# Questions
1 > In the MUBI weekly digest, what is the trouble with Harry, and what makes it a problem for those around him? Answer in one to three sentences.
2 > Answer these questions from the MUBI weekly digest:
(a) What does MUBI GO offer subscribers each week?
(b) How long after a severe economic collapse is The Rover set?
(c) What does N steal in The Last of Us?
3 > Extend the MUBI weekly digest, starting after its final sentence.
Extract to read Block Start
The Weekly MUBI Digest | 15th September 2018
James R | On 15, Sep 2018
MUIB’s Hitchcock retrospective continues this weekend with The Trouble with Harry, in a week that ramps up the tension – firstly with David Michod’s The Rover and then, at the end of the week, with a Gaspar Noe double-bill, kicking off with the shockingly violent Irreversible. MUBI also continues its new initiative MUBI GO, which offers a free cinema ticket every week to its subscribers. This week, it’s Chloé Zhao’s The Rider at participating cinemas.
What’s new, coming soon and leaving soon on the subscription service? This is your weekly MUBI Digest:
This week on MUBI
The Rover – 14th September
Guy Pearce, Robert Pattison, and Scoot McNairy make up the to-die-for cast in David Michod’s neo-Western, which takes place 10 years after a severe economic collapse, when lawlessness reigns and life is cheap. Eric is a lone drifter, and his car is his only possession. When a gang steals it, Eric comes across the injured Rey, left behind by the car thieves. The pair form an unlikely and uneasy alliance.
Hitchcock Classics: The Trouble with Harry – 15th September
The trouble with Harry is that he’s dead, and everyone seems to have a different idea of what needs to be done with his body. As the sheriff gets involved and local artist Sam offers his help, the community slowly unravels the mystery.
The Last of Us – 16th September
N is coming from the desert to reach North Africa and make an illegal crossing to Europe. He steals a boat, but it soon sinks into the middle of the sea. N then embarks in an imaginary surrealistic odyssey where he makes intense and fleeting encounters, and rediscovers his relationship with nature.
Extract to read Block End
Given material Block Start
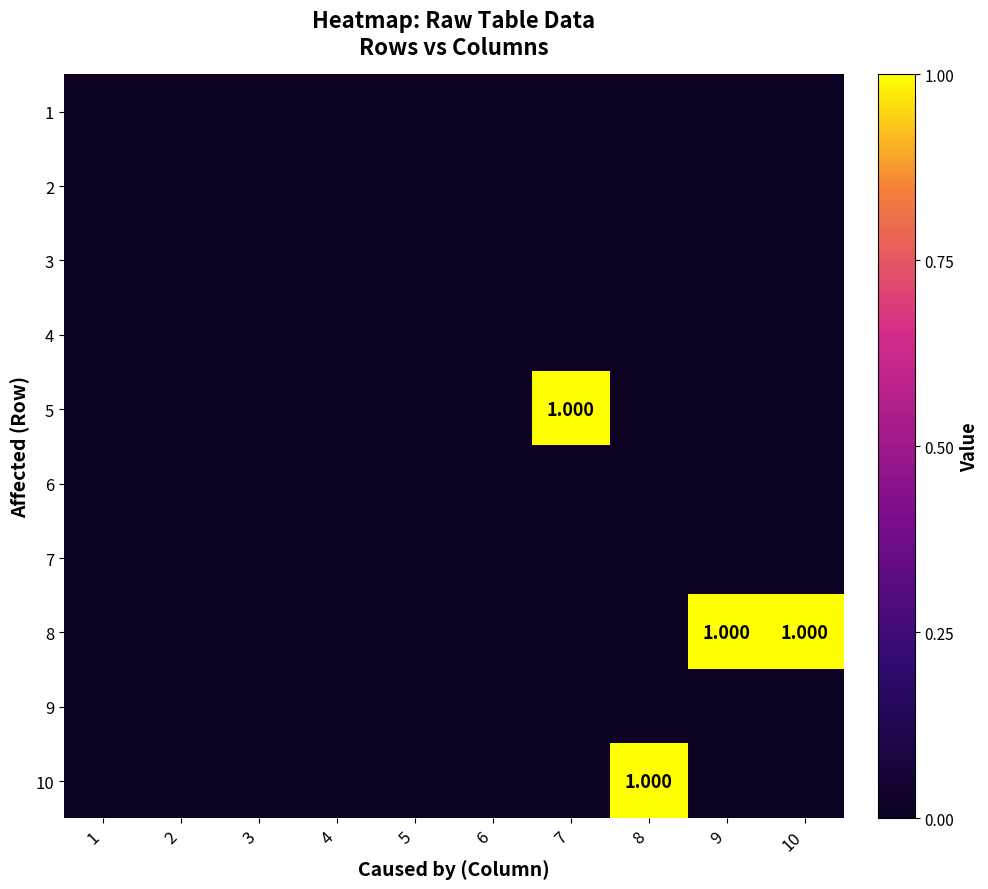

Is it true that 10 equals -1 at 7?

False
Given material Block End
# Expected results
1 > Harry is dead. Everyone seems to have a different idea of what should be done with his body.

2 >
(a) A free cinema ticket every week.
(b) 10 years.
(c) A boat.

3 >
Eros Plus Massacre – 17th September
In the 20s, the anarchist revolutionary Sakae Osugi is financially supported by his wife, journalist Itsuko Masaoka. He spends his time doing nothing but philosophizing about political systems and free love and visiting with his lovers Yasuko and the earlier feminist Noe Ito.
When I Saw You – 18th September
Jordan, 1967: displaced in a refugee camp after the occupation of their West Bank village, an 11-year old boy and his mother enact the emancipating dream that every refugee has imagined countless times. With Wajib in cinemas now, don’t miss the chance to catch up with Annemarie Jacir’s 2012 film.
Kevin Everson: Tonsler Park – 19th September
Election Day, 8 November 2016. In Tonsler Park, Charlottesville, the workers in the polling station hand out voting slips and see rows of voters pass by. Democracy in action. MUBI begins a retrospective of Kevin Everson’s work.
Gaspar Noe: Irreversible – 20th September
Told in reverse chronological order, Gaspar Noe’s graphic, controversial feature explores the nature of revenge through a story about a beautiful woman who is raped in an underpass in Paris.
Other new releases on MUBI
Back-to-School: The Bling Ring
Sofia Coppola turns her camera on the fame-obsessed world of Los Angeles, as a group of teenagers take us on a thrilling and disturbing crime-spree in the Hollywood hills. Based on true events, the group, who were fixated on the glamorous life, tracked their celebrity targets online. Read our full review
Back-to-School: The Wave
This gripping drama calls to mind the infamous Stanford Prison Experiment, one of the most captivating of psychological fallouts, where normal people so quickly embraced the roles of oppressor and oppressed, powerful and powerless. Here, the German setting carries its own dark depths.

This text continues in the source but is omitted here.